What to do » Begin with the line in which "count<=5'd0;" appears and end with the final line of the entries. Retype each one exactly and add nothing.
=== Dataset excerpts ===
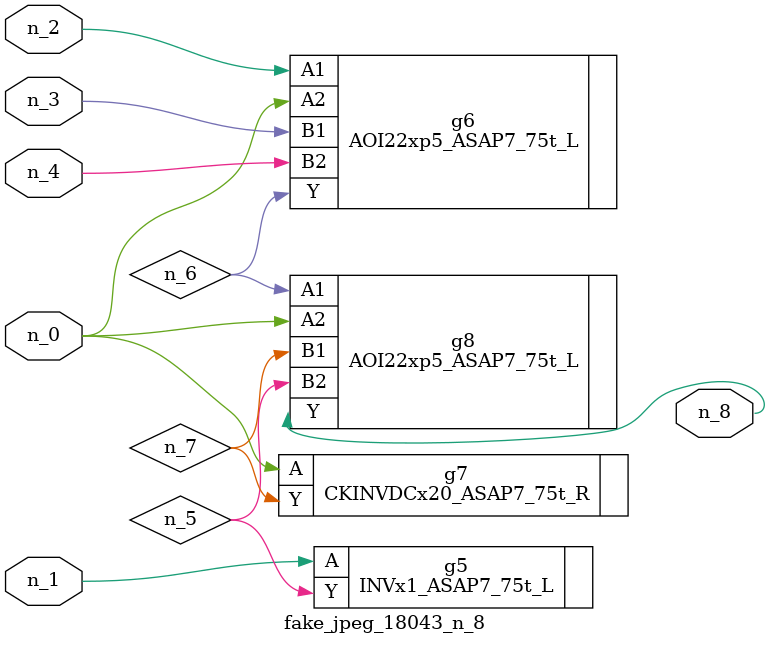
<source format=v>
module fake_jpeg_18043_n_8 (n_3, n_2, n_1, n_0, n_4, n_8);

input n_3;
input n_2;
input n_1;
input n_0;
input n_4;

output n_8;

wire n_6;
wire n_5;
wire n_7;

INVx1_ASAP7_75t_L g5 ( 
.A(n_1),
.Y(n_5)
);

AOI22xp5_ASAP7_75t_L g6 ( 
.A1(n_2),
.A2(n_0),
.B1(n_3),
.B2(n_4),
.Y(n_6)
);

CKINVDCx20_ASAP7_75t_R g7 ( 
.A(n_0),
.Y(n_7)
);

AOI22xp5_ASAP7_75t_L g8 ( 
.A1(n_6),
.A2(n_0),
.B1(n_7),
.B2(n_5),
.Y(n_8)
);


endmodule
</source>
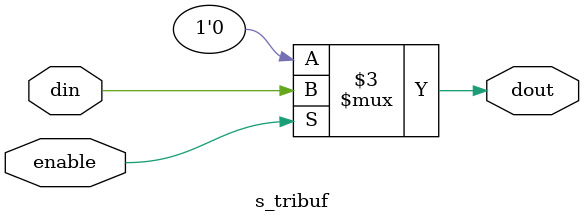
<source format=v>

module ser(
    input clock,
    input enable,
    input load,
    input [31:0]din,
    output dout
);


wire [4:0]count;
wire [31:0]reg_data;
wire d_out;
wire rst;

cnt4bit SEL_MUX(clock,load,count);
data DATA(din,load,clock,rst,reg_data);
mux16x4 MUX16X4(reg_data,count,enable,d_out);
s_tribuf TRIBUFF(enable,d_out,dout);


endmodule



module data(
	input [31:0]din,
	input load,
	input clk,
    output reg rst,
	output reg [31:0]temp
);


always @(posedge clk) begin
	if(load) begin
		temp<=din;
        rst<=1'b0;
	end
	else begin
		temp<=temp;
        rst<=1'b1;
    end
end

endmodule


module cnt4bit(
input clock,
input load,
output reg [4:0]count
);

always @ (posedge clock) begin
    if (!load)
        count<=count+5'd1;
    else
        count<=5'd0;
end

endmodule

module mux16x4 (
	input [31:0]d_in,
	input [4:0]sel,
        input enable,
	output reg d_out
);

always @(*) begin
	d_out<=d_in[sel];
end

endmodule

module s_tribuf(input enable, input din, output reg dout);
always @ (*)
begin
if(enable) dout<=din;
else dout<=1'b0; //for gds, 0
end
endmodule

</source>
===
Task answer »
        count<=5'd0;
end

endmodule

module mux16x4 (
	input [31:0]d_in,
	input [4:0]sel,
        input enable,
	output reg d_out
);

always @(*) begin
	d_out<=d_in[sel];
end

endmodule

module s_tribuf(input enable, input din, output reg dout);
always @ (*)
begin
if(enable) dout<=din;
else dout<=1'b0; //for gds, 0
end
endmodule

</source>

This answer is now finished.